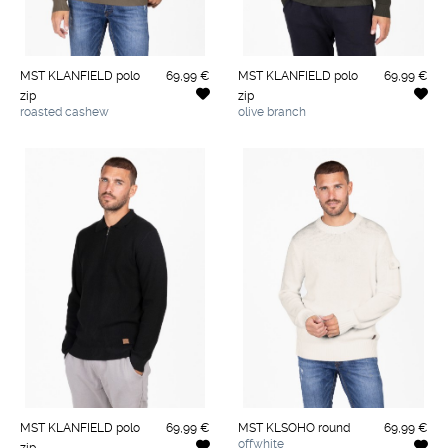
MST KLANFIELD polo
69,99 €
MST KLANFIELD polo
69,99 €
zip
zip
roasted cashew
olive branch
MST KLANFIELD polo
69,99 €
MST KLSOHO round
69,99 €
offwhite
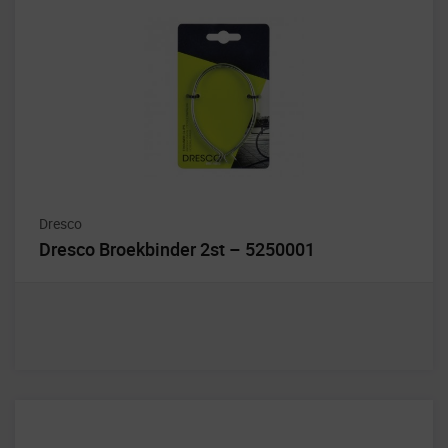
Dresco
Dresco Broekbinder 2st – 5250001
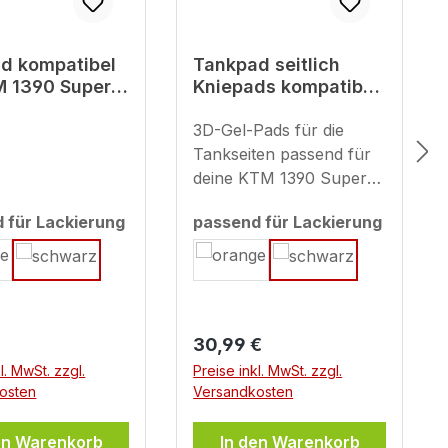
d kompatibel
Tankpad seitlich
M 1390 Super
Kniepads kompatibel
ure S
für KTM 1390 Super
z-weiß
Adventure S schwarz
3D-Gel-Pads für die
Tankseiten passend für
deine KTM 1390 Super
Adventure S – Schutz
 für Lackierung
passend für Lackierung
trifft auf Style Bewahre
len
auswählen
den markanten Look
deiner KTM mit unseren
maßgeschneiderten 3D-
Gel-Seitentankpads. Sie
er Preis:
Regulärer Preis:
30,99 €
schützen die
empfindlichen
l. MwSt. zzgl.
Preise inkl. MwSt. zzgl.
osten
Versandkosten
Lackflächen effektiv vor
Kratzern und Abnutzung
en Warenkorb
– verursacht etwa durch
In den Warenkorb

----------

WHAT THE EXERCISE ASKS -
Copy out the data with each "polo" swapped for "shirt" and nothing else changed. Leave the pictures out.

REPLY TO THE EXERCISE -
MST KLANFIELD shirt
69,99 €
MST KLANFIELD shirt
69,99 €
zip
zip
roasted cashew
olive branch
MST KLANFIELD shirt
69,99 €
MST KLSOHO round
69,99 €
offwhite
Dresco
Dresco Broekbinder 2st – 5250001
d kompatibel
Tankpad seitlich
M 1390 Super
Kniepads kompatibel
ure S
für KTM 1390 Super
z-weiß
Adventure S schwarz
3D-Gel-Pads für die
Tankseiten passend für
deine KTM 1390 Super
Adventure S – Schutz
 für Lackierung
passend für Lackierung
trifft auf Style Bewahre
len
auswählen
den markanten Look
deiner KTM mit unseren
maßgeschneiderten 3D-
Gel-Seitentankpads. Sie
er Preis:
Regulärer Preis:
30,99 €
schützen die
empfindlichen
l. MwSt. zzgl.
Preise inkl. MwSt. zzgl.
osten
Versandkosten
Lackflächen effektiv vor
Kratzern und Abnutzung
en Warenkorb
– verursacht etwa durch
In den Warenkorb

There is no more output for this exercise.